For years, the conventional wisdom has been that women should wait 18 months to two years between pregnancies, according to CBC News. Now, however, new research published in the Journal of the American Medical Association says that waiting only a year between pregnancies is enough to ward off the likely complications that could come from having pregnancies too close together.
Laura Schummers, the study’s lead author, says that she and her team — in looking at the data — saw several risks that could be most fully mitigated by waiting 18 to 24 months. But those same risks could be mitigated by waiting only 12 months, as well.
What The Data Says
Looking at the records of 148,544 pregnancies in British Columbia over 10 years — between 2004 and 2014 — Dr. Schummers and her team found that women who wait as little as six months were more at-risk for rare, but severe and life-threatening, complications during pregnancy and birth than women who waited longer.
Premature Birth: Among women between 20 and 34 years old who became pregnant six months after their last baby was born, 85 out of 1,000 of their babies were born prematurely. However, among women in the same age group who waited a year or more between pregnancies, only 37 out of 1,000 babies were born premature.
Deadly Risks For The Mother: Similarly, according to Fox News, “older women” (that is, women over 35) who spaced their pregnancies less than 12 months apart were at a greater risk of needing blood transfusions, of being put on a ventilator, or of organ failure.

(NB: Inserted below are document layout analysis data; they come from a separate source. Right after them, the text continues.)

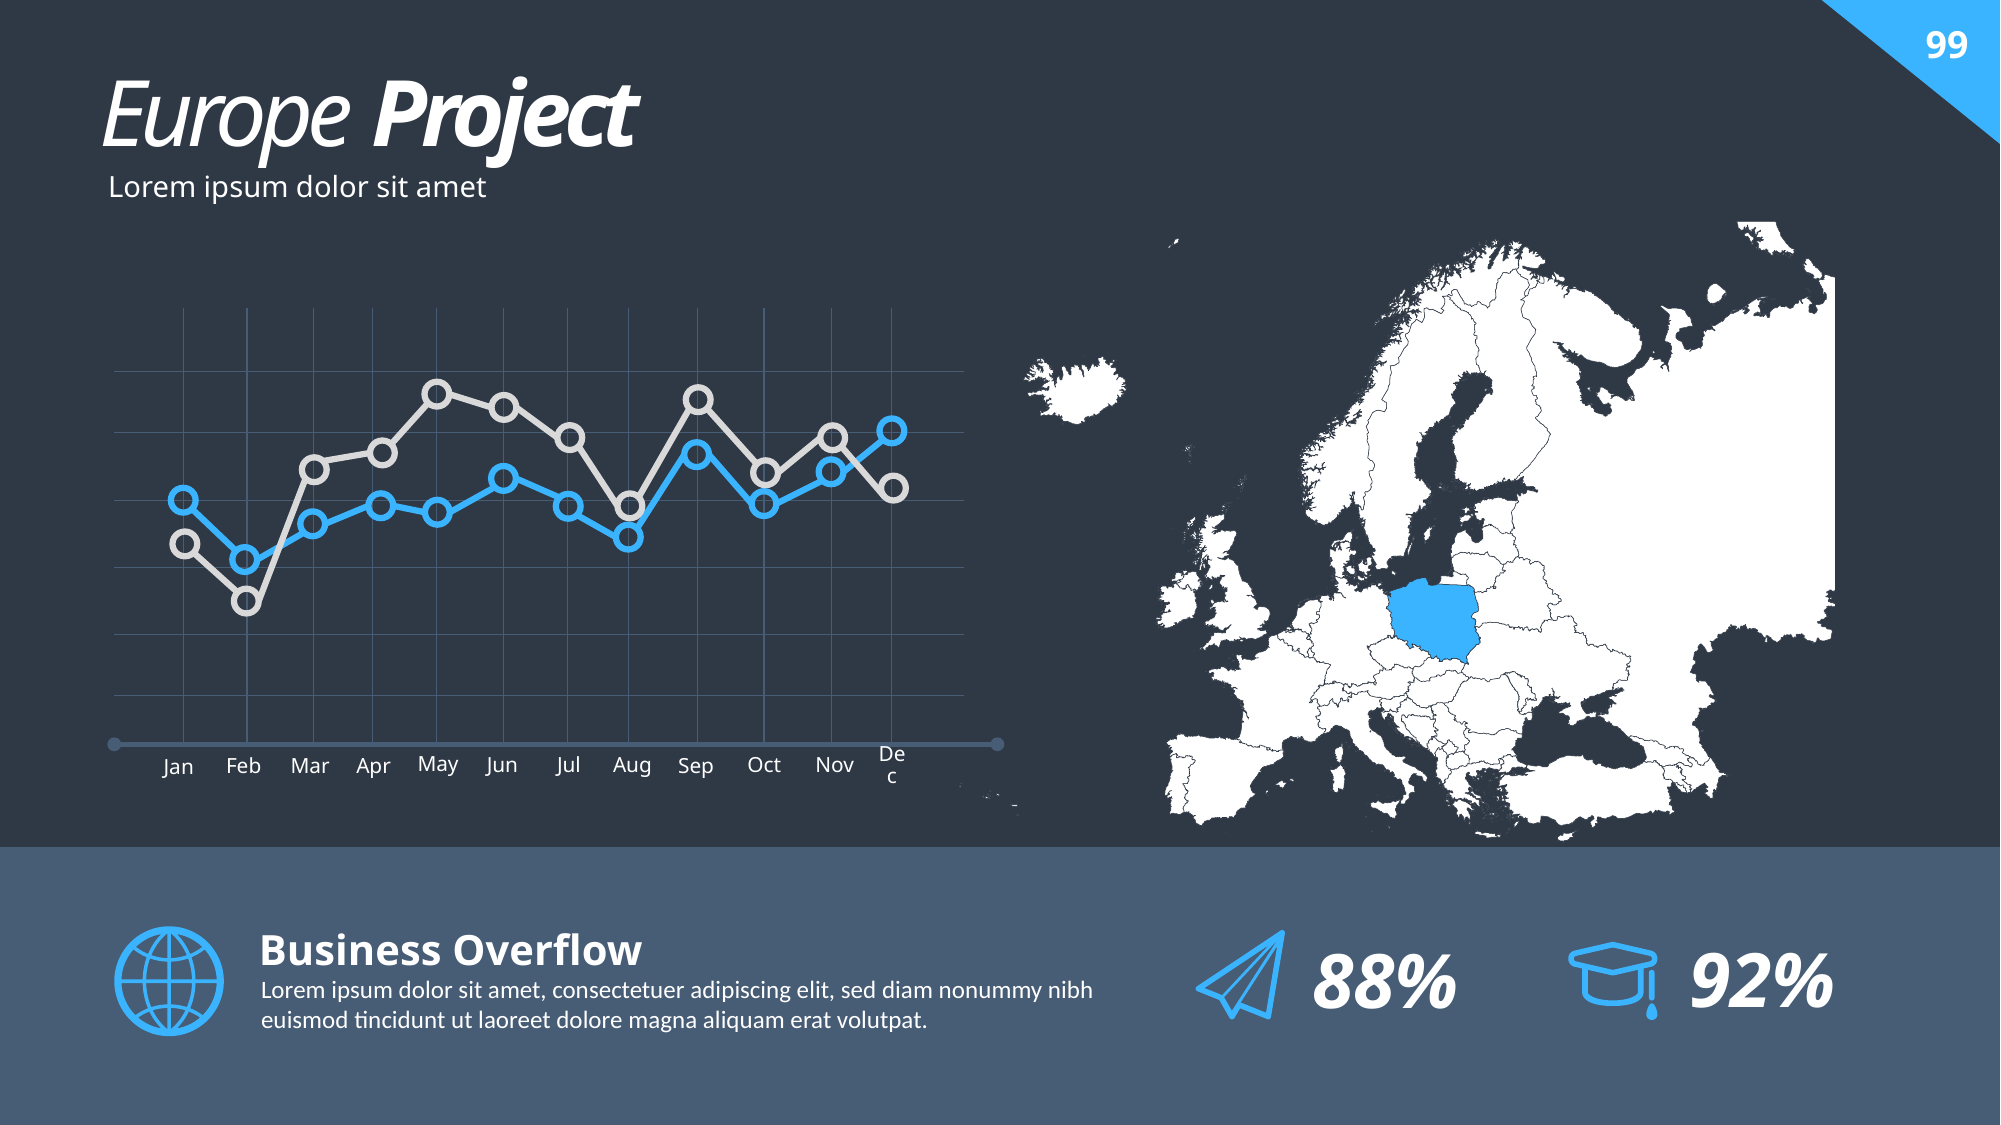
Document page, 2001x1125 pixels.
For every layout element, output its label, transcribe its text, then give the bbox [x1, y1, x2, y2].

text_box [1195, 930, 1284, 1020]
text_box [114, 926, 224, 1037]
text_box 92% [1661, 925, 1864, 1031]
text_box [114, 308, 998, 781]
text_box 88% [1284, 926, 1487, 1031]
text_box Business Overflow [244, 916, 813, 982]
text_box Europe Project [84, 63, 1171, 169]
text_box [959, 221, 1836, 916]
text_box Lorem ipsum dolor sit amet, consectetuer adipiscing elit, sed diam nonummy nibh euismod tincidunt ut laoreet dolore magna aliquam erat volutpat. [246, 966, 1171, 1042]
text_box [1568, 941, 1658, 1020]
text_box Lorem ipsum dolor sit amet [93, 169, 785, 207]
text_box [0, 846, 2000, 1125]
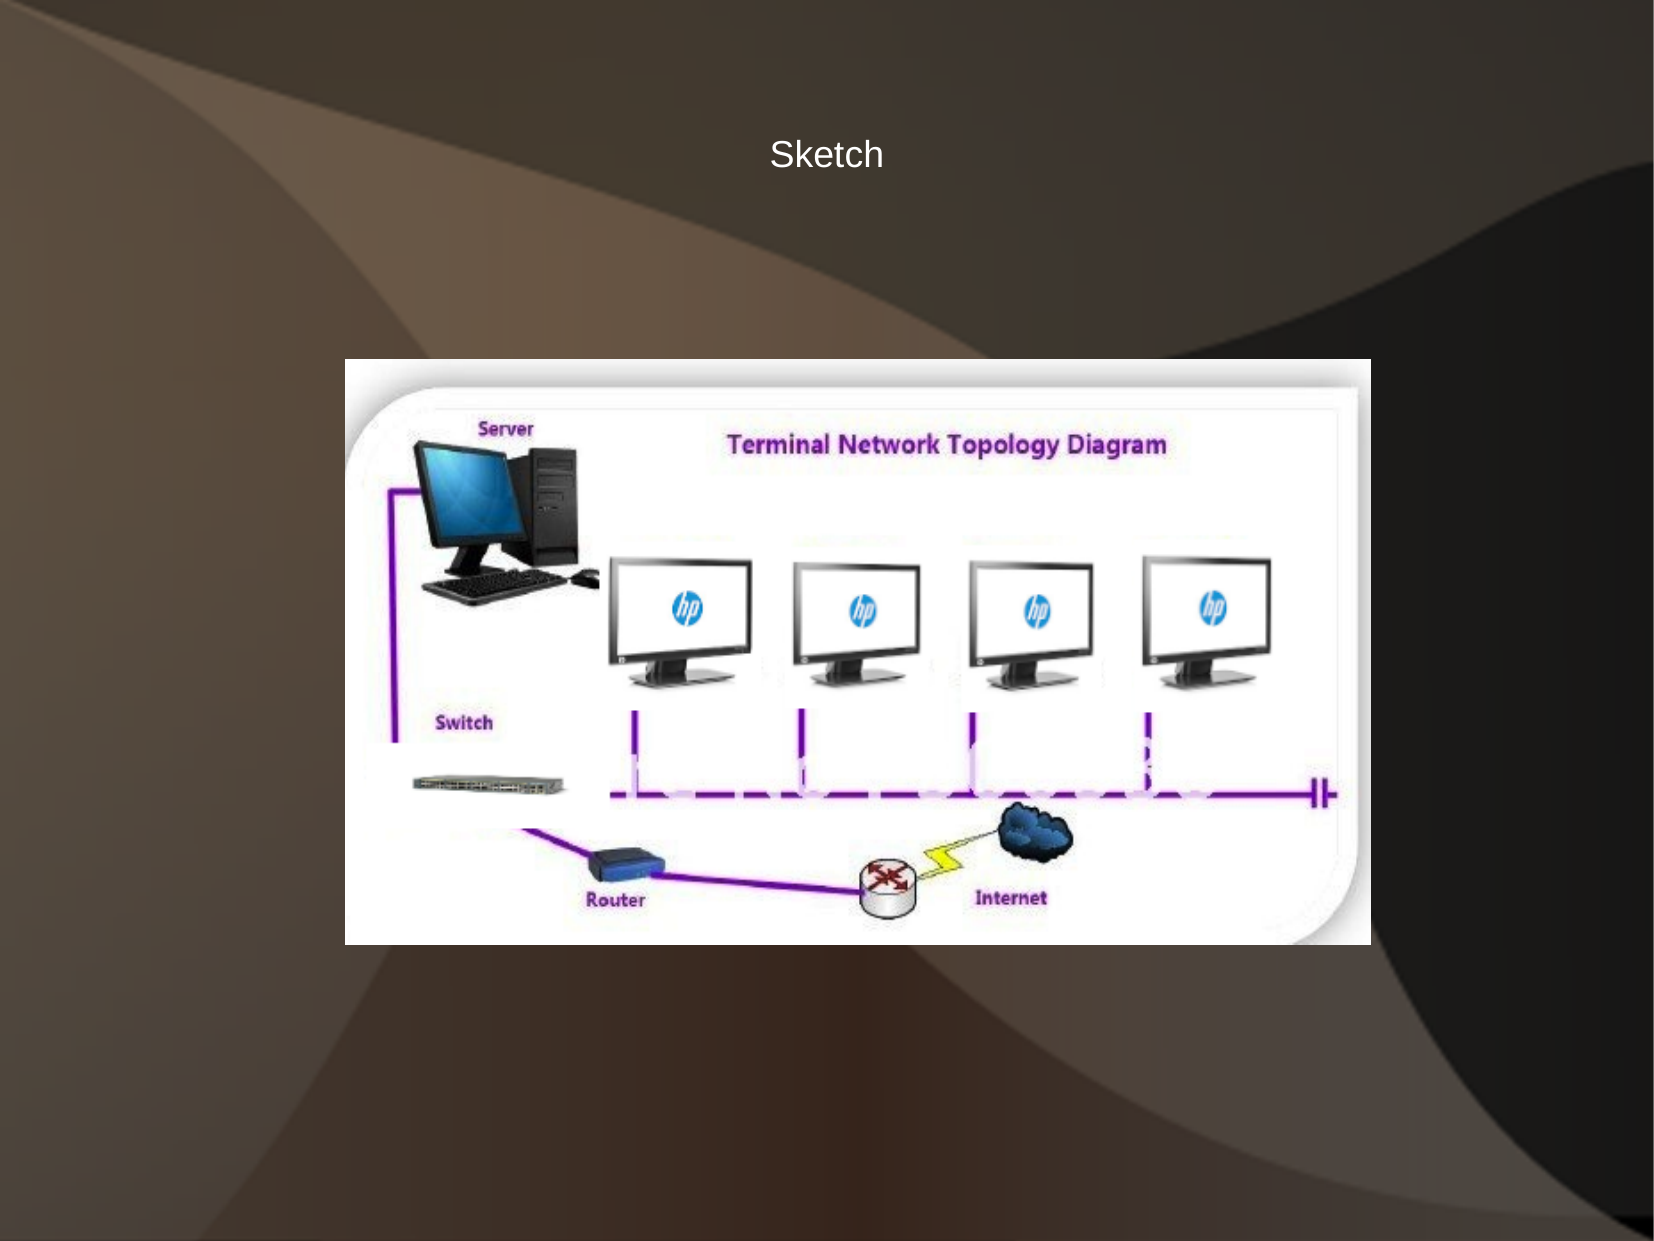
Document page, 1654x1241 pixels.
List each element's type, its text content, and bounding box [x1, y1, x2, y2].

text_box Sketch [82, 49, 1571, 257]
text_box [82, 290, 1571, 1010]
picture [0, 0, 1654, 1241]
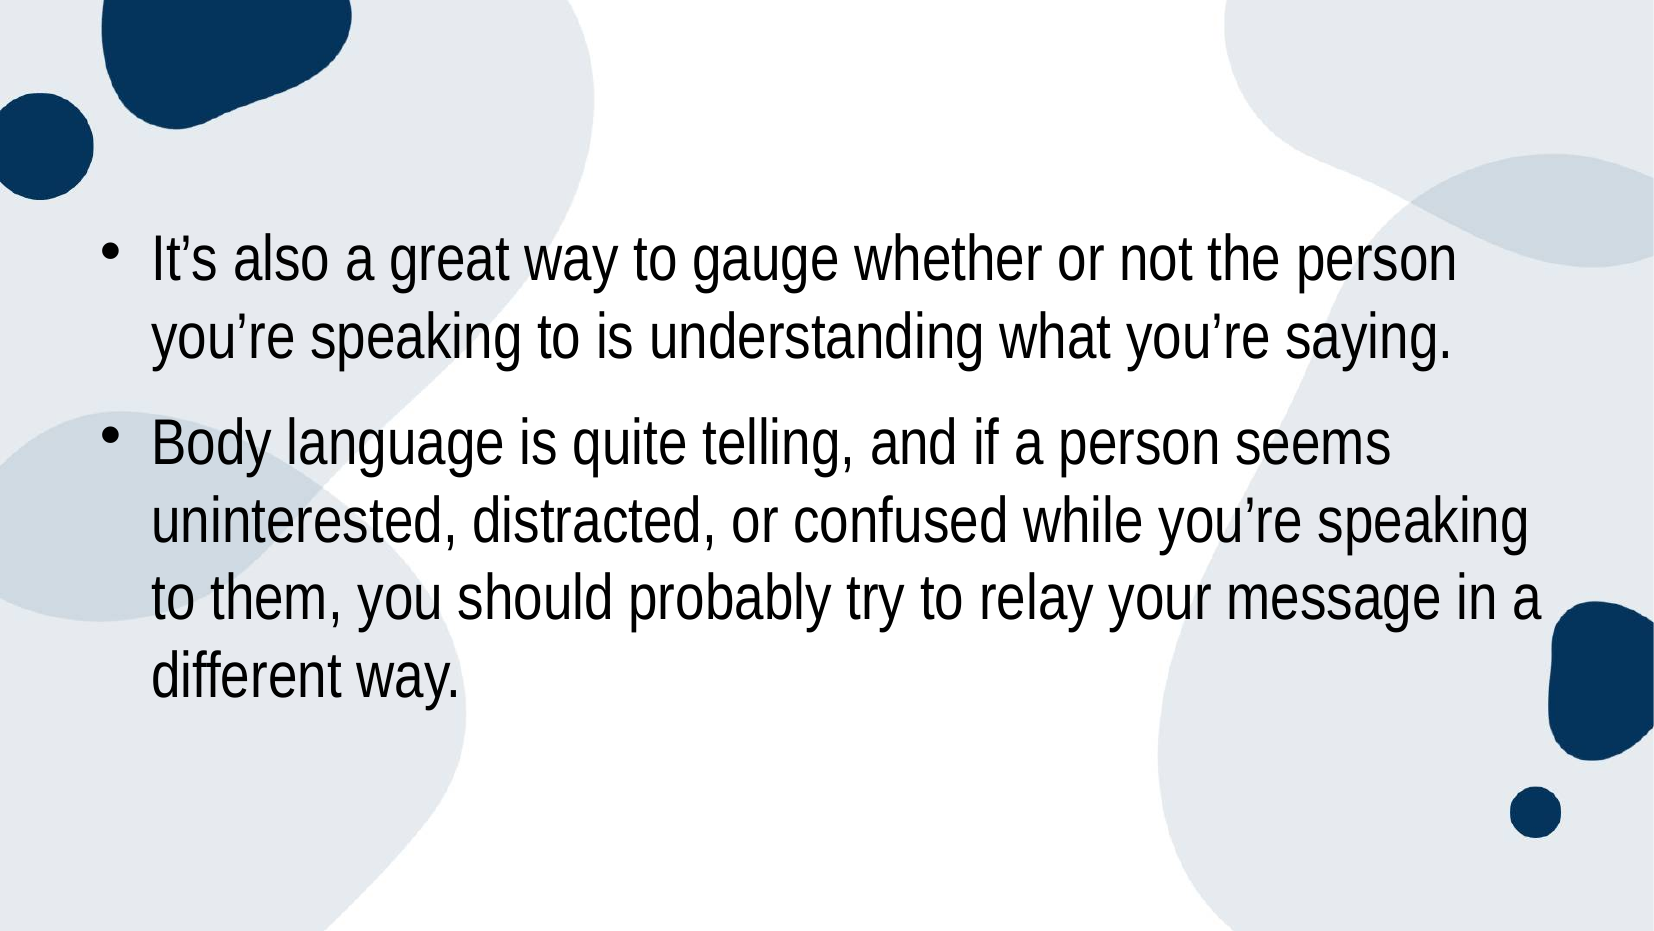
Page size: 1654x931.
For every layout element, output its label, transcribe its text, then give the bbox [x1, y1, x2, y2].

Women in both age groups who waited longer had a comparatively lower chance of developing those complications.
Good News For Some Moms
That they don’t have to wait 18 months to two years between pregnancies is good news for many women. Some women, for example, may belong to cultural communities that value women having many children. Women who wait until later in life to have kids — say, until their mid-30’s — can also take comfort in the news, by being able to have more pregnancies in their remaining fertility window.
Far From Settled
Still, says Dr. Schummer, much work remains to be done. Doctors still don’t fully understand why a second pregnancy less than a year before the most recent is biologically risky — and more research is always needed.